Well Greg, my module on my 'burb went out again. I had gone the convenient route and bout a module from Autozone. It lasted 20 months, which is less than 10k miles on that truck.:( I would recommend finding someone who sells Delco modules, but it seems like nobody near me carries them any more.:angry1: I could feel the difference in performance, in that I lost power when I replaced a Delco with a Duralast.
 
I posted this on another site as well, just to get all the info I can about the dreaded "BURNING MODULE" :laugh:

dfl70- The mechanic who worked on my truck yesterday said he won't change a module without changing the coil.....Also, on the other site I posted on, a guy mentioned that his '77 truck blew modules all the time and carried extra modules for a quick change if needed. After he switched his Accel coil to a stock GM coil it stopped blowing modules. My thought was a complete Accel distributor should have been reliable as a brick. My opinion would be to change both module and coil.....but DANG I hate changing stuff that tests good...
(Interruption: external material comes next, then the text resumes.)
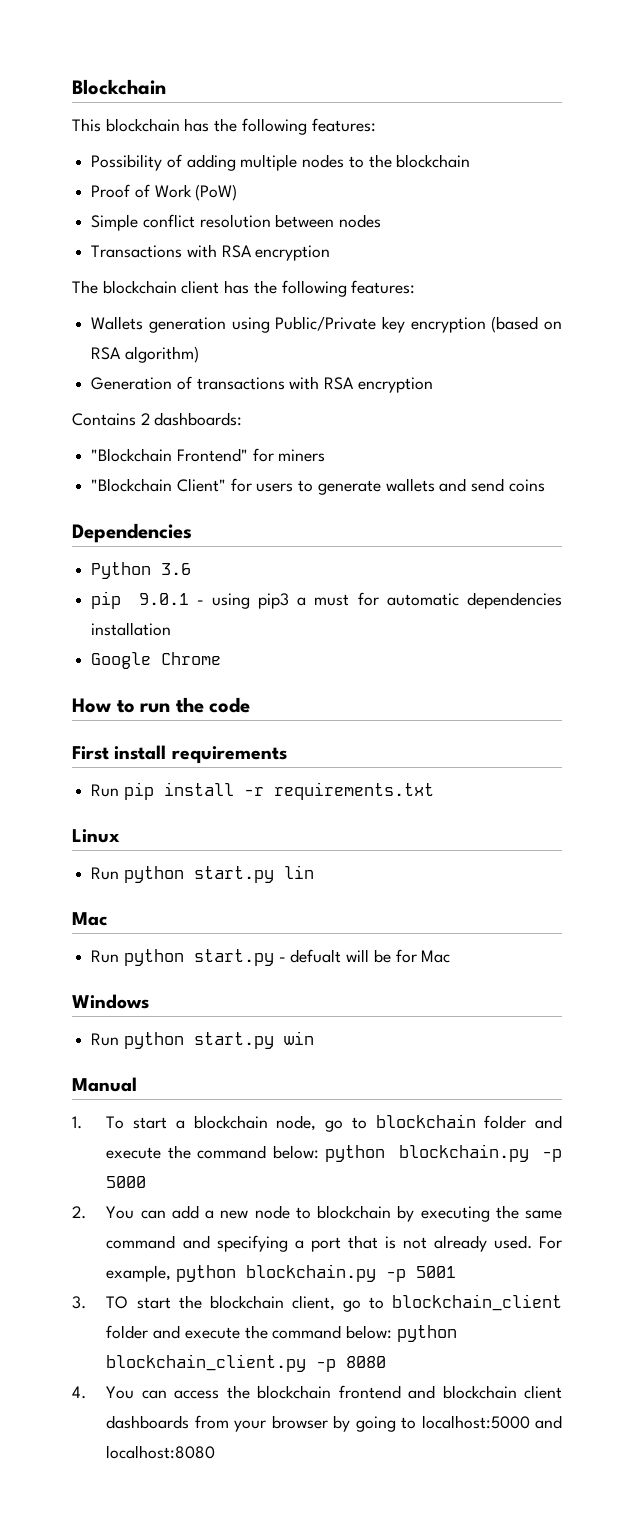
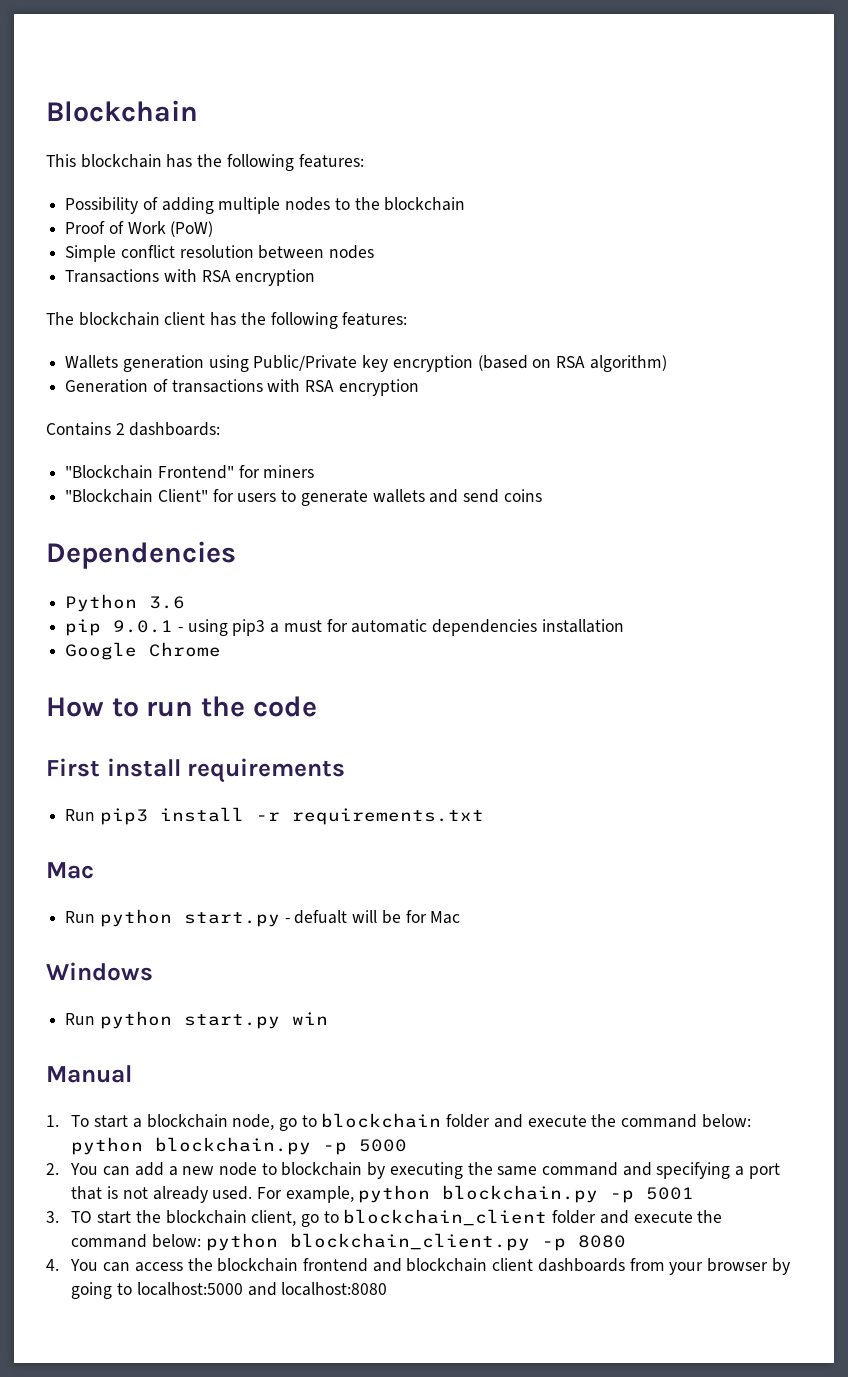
[123,782,154,800] pip -> [99,808,148,825] pip3
[72,829,120,843] [91,865,314,883] // Linux // Run python start.py lin -> (484, 816) none

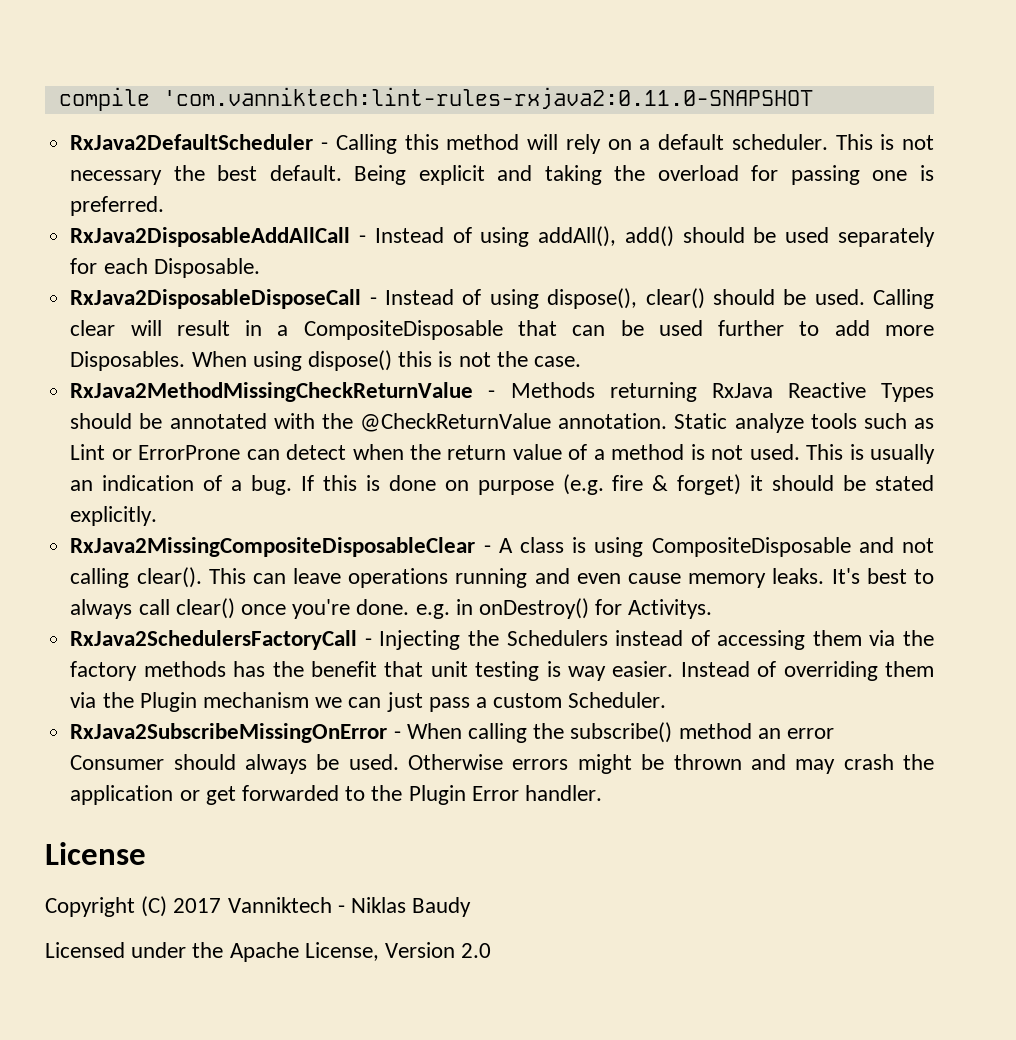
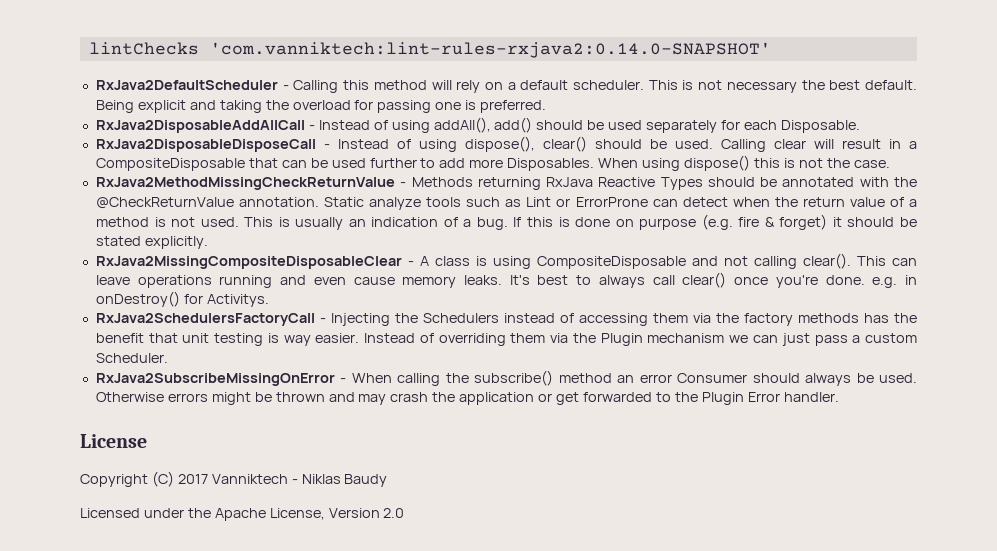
[58,87,813,111] compile 'com.vanniktech:lint-rules-rxjava2:0.11.0-SNAPSHOT -> [88,42,771,58] lintChecks 'com.vanniktech:lint-rules-rxjava2:0.14.0-SNAPSHOT'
Throttleissues- Are you saying your module blew today? Man, I feel your pain :( Yes, I completely agree about Delco. I've bought from Brightauto.com, who carries Delco products online. No surprise you felt a performance decrease with the brand change. I'll definitely steer clear of Duralast modules. My truck idles MUCH smoother with the new module...but I think the mechanic used a NAPA unit. I have no idea on NAPA module quality, but their other stuff seems fine.
If I have more problems with modules in the future, I may buy a complete Delco distributor.....or drive my truck into a river...:haha:
 
so its best to replace the ignition module and the coil right? should i go ahead and do the distributor, i figure so because i wanna do a tune-up. just double checkin
 
Mine actually went out on Tuesday of this week. Napa sometimes carries Delco, but their store brand can be whatever was cheap when they put out the contract.:doah:I've wondered about going to an Accel module before. Haven't known anybody that tried them though. Thanks for the tip about brightauto.com. It's funny that mine idles fine, and only runs crappy under load while yours idles crappy.:dunno: I've seen a lot of different symptoms, but mine's acting just like it did last time the module died.
 
im not sure if its my internet but it says brightauto.com is under construction
 
my ignition module


ignition-500.jpg
 
my ignition module


ignition-500.jpg
hey i have that same one.haha.i have never had a problem with my hei besides the little spring contact under the coil going out.i run a accell coil also.im petty sure heat is the biggest issue to why a module goes out.when you connect to outermost pos and neg terminals on the cap.should get reading of 6000-30000 ohms for primary.if not replace coil. the ohms should be close to zero resistance with good continuity frompositive to center pin on cap.then you leave the one lead on the center terminal of the distributor cap and check for continuity also to the tack terminal.use high scale and if both readings are infinite the coil is faulty.that is for in cap coil.outof cap module should be primary 1 to 2 ohms and 3000 -20000 ohms secondary.of course all of these tests should be done with negative on battery disconnected.